McLaren Engineering Group provided structural and rigging engineering services to help engineer “ARIZONA!”, an 8-foot-wide crochet sculpture that appears to be floating in midair. This public artwork display weaves in and around structures along the Arizona Canal in Scottsdale, Arizona. To help bring the artwork concept to fruition, McLaren worked with Scottsdale Public Art, Matthew Hannon (lead rigger), and Choi+Shine Architects (design architect) to support the sculpture from towers constructed alongside the canal.

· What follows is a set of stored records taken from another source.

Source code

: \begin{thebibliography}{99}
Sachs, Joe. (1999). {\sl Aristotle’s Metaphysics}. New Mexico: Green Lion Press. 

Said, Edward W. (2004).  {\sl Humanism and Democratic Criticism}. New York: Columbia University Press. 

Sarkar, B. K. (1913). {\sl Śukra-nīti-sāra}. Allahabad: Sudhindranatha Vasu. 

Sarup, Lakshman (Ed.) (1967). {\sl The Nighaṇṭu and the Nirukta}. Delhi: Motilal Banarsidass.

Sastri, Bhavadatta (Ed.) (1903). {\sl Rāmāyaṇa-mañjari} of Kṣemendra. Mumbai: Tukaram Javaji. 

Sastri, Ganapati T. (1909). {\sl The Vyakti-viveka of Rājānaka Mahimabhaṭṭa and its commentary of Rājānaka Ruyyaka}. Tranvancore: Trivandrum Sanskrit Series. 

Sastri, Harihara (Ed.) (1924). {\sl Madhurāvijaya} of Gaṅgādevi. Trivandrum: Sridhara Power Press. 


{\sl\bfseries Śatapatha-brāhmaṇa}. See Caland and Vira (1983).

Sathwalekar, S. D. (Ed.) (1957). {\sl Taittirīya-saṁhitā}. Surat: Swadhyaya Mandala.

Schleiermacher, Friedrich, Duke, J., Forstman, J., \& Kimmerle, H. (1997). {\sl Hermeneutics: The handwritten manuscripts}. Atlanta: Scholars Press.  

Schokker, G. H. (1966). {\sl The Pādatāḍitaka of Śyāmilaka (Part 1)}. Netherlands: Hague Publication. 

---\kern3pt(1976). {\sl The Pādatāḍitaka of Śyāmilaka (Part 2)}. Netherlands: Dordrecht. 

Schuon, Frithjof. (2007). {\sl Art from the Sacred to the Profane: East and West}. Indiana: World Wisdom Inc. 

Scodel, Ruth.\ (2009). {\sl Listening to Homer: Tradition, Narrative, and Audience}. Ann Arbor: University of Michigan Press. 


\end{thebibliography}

“The movement of the wind and water through time has carved out a giant land art, the state of Arizona. No other place has such breathtaking and overwhelming natural beauty that continues to evolve. The project aims to capture this dynamic fluidity and continuity at a monumental scale, expressing the forces of creation as an underlying power of this place, a majestic artwork in itself, Arizona.” – Choi+Shine Architects
On this project McLaren worked on the structural design, analysis, and guidance for the supporting poles and foundations, the cable system and the artwork itself. As structural engineer for the suspension system, our design team managed multiple competing interests and challenges ranging from an extremely tight timeline to non-traditional support materials. These included consideration of complex behaviors of the cable support system, as well as several design iterations that were coordinated with the architects and rigger to achieve the right look and feel. McLaren was on hand to make several last-minute adjustments in pole placement and limitations of pole strength.
The wind load was a significant challenge, since the design wind forces exceeded the artwork self-weight. The entertainment engineering project team worked collaboratively to arrive at a configuration that was feasible and safe. The support systems for the sculptures were designed to suggest a weightless, gravity-defying feeling for the sculpture while providing sufficient strength and bracing to resist high winds that can occur in the southwest United States.